▶ **Task description**: Copy the lines below, word for word, from the first through the line containing "behavior later on.". Leave the pictures out.

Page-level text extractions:
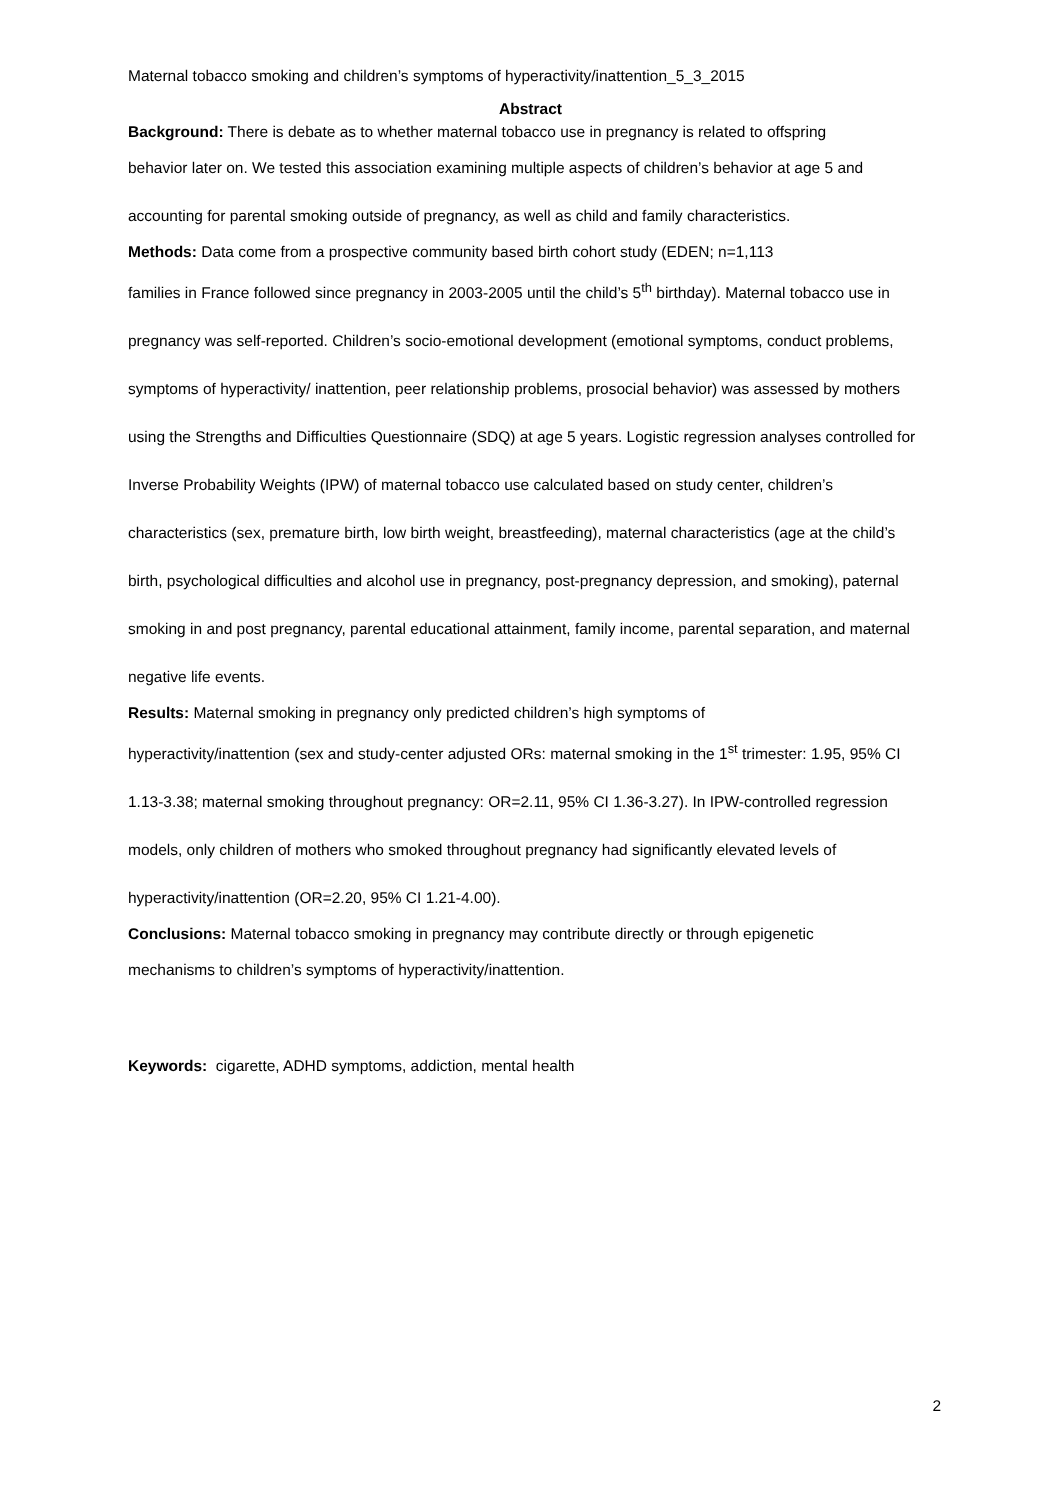Maternal tobacco smoking and children’s symptoms of hyperactivity/inattention_5_3_2015
Abstract
Background: There is debate as to whether maternal tobacco use in pregnancy is related to offspring
behavior later on. We tested this association examining multiple aspects of children’s behavior at age 5 and accounting for parental smoking outside of pregnancy, as well as child and family characteristics.
Methods: Data come from a prospective community based birth cohort study (EDEN; n=1,113
families in France followed since pregnancy in 2003-2005 until the child’s 5<sup>th</sup> birthday). Maternal tobacco use in pregnancy was self-reported. Children’s socio-emotional development (emotional symptoms, conduct problems, symptoms of hyperactivity/ inattention, peer relationship problems, prosocial behavior) was assessed by mothers using the Strengths and Difficulties Questionnaire (SDQ) at age 5 years. Logistic regression analyses controlled for Inverse Probability Weights (IPW) of maternal tobacco use calculated based on study center, children’s characteristics (sex, premature birth, low birth weight, breastfeeding), maternal characteristics (age at the child’s birth, psychological difficulties and alcohol use in pregnancy, post-pregnancy depression, and smoking), paternal smoking in and post pregnancy, parental educational attainment, family income, parental separation, and maternal negative life events.
Results: Maternal smoking in pregnancy only predicted children’s high symptoms of
hyperactivity/inattention (sex and study-center adjusted ORs: maternal smoking in the 1<sup>st</sup> trimester: 1.95, 95% CI 1.13-3.38; maternal smoking throughout pregnancy: OR=2.11, 95% CI 1.36-3.27). In IPW-controlled regression models, only children of mothers who smoked throughout pregnancy had significantly elevated levels of hyperactivity/inattention (OR=2.20, 95% CI 1.21-4.00).
Conclusions: Maternal tobacco smoking in pregnancy may contribute directly or through epigenetic
mechanisms to children’s symptoms of hyperactivity/inattention.
Keywords: cigarette, ADHD symptoms, addiction, mental health
2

▶ **Reply to the exercise**:
Maternal tobacco smoking and children’s symptoms of hyperactivity/inattention_5_3_2015
Abstract
Background: There is debate as to whether maternal tobacco use in pregnancy is related to offspring
behavior later on. We tested this association examining multiple aspects of children’s behavior at age 5 and accounting for parental smoking outside of pregnancy, as well as child and family characteristics.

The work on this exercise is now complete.